Question

A laboratory blood test is 99% effective in detecting a certain disease when it is in fact present. However, the test also yields a false positive result for 0.5% of the healthy person tested. If 0.1% of the population actually has the disease, what is the probability that a person has the disease given that his test result is positive?

Hint:

Even if a test is 99% accurate, if the disease prevalence is very low (like 0.1%), the probability of having the disease given a positive test can be surprisingly small.

Answer 1

Step 1: Understanding the Concept:
This problem is solved using Bayes' Theorem.

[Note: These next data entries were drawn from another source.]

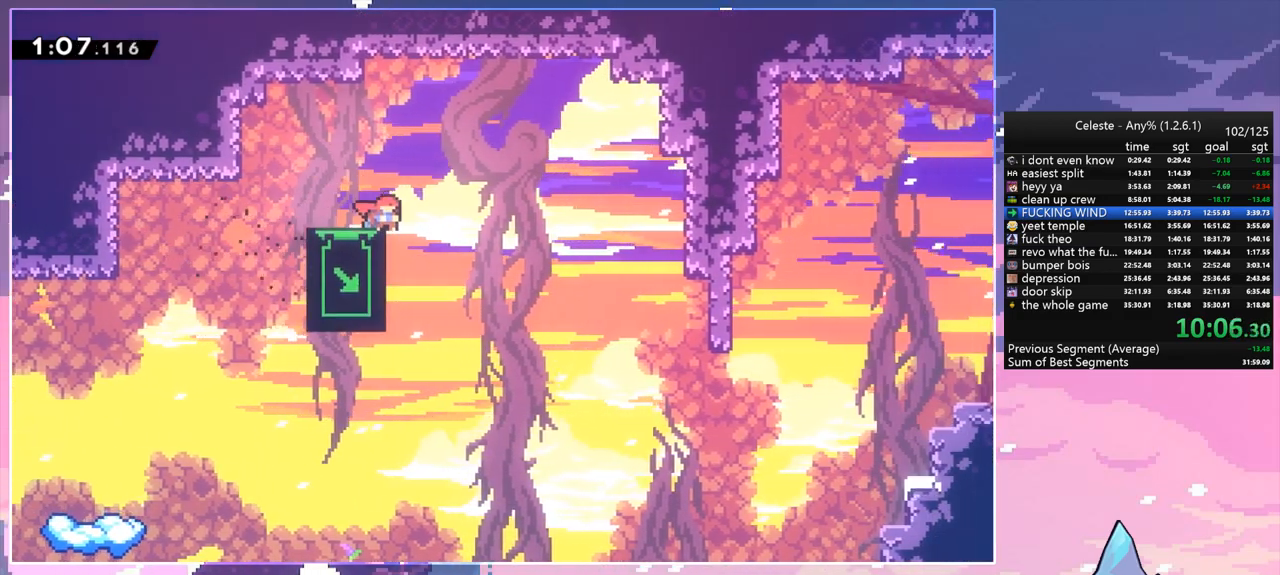
{"keys": ["down"], "events": []}
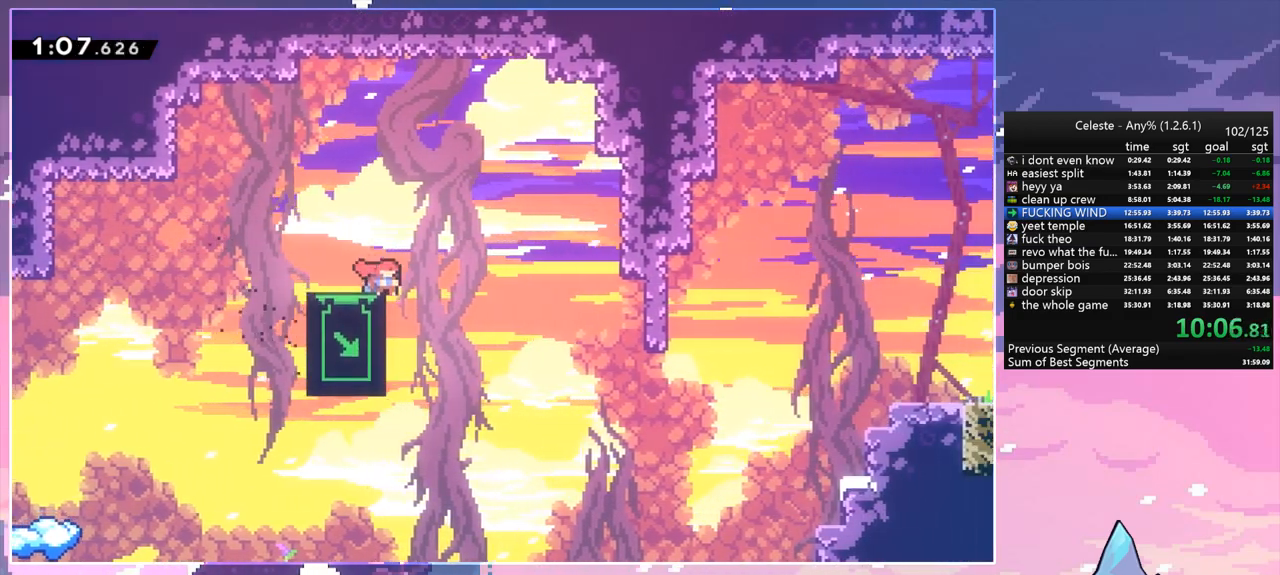
{"keys": ["down"], "events": []}
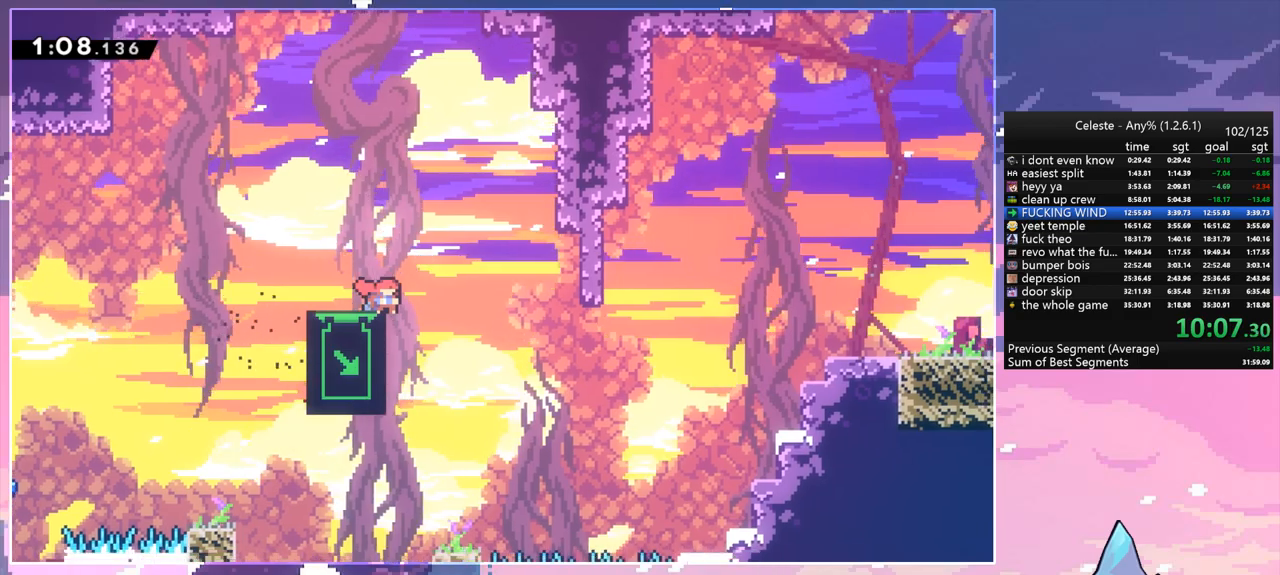
{"keys": [], "events": [[433, "down", "up"]]}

We define events for having the disease and having a positive test result.
Step 2: Key Formula or Approach:
\[ P(D|+) = \frac{P(+|D)P(D)}{P(+|D)P(D) + P(+|H)P(H)} \]
Step 3: Detailed Explanation:
Let \( D \) be the event that the person has the disease.
Let \( H \) be the event that the person is healthy (no disease).
Let \( + \) be the event that the test result is positive.
Given:
\( P(D) = 0.1% = 0.001 \)
\( P(H) = 1 - 0.001 = 0.999 \)
\( P(+|D) = 99% = 0.99 \) (True positive)
\( P(+|H) = 0.5% = 0.005 \) (False positive)
Using Bayes' Theorem:
\[ P(D|+) = \frac{0.99 \times 0.001}{(0.99 \times 0.001) + (0.005 \times 0.999)} \]
\[ P(D|+) = \frac{0.00099}{0.00099 + 0.004995} \]
\[ P(D|+) = \frac{0.00099}{0.005985} \approx 0.1654 \]
Step 4: Final Answer:
The probability is approximately \( 0.165 \).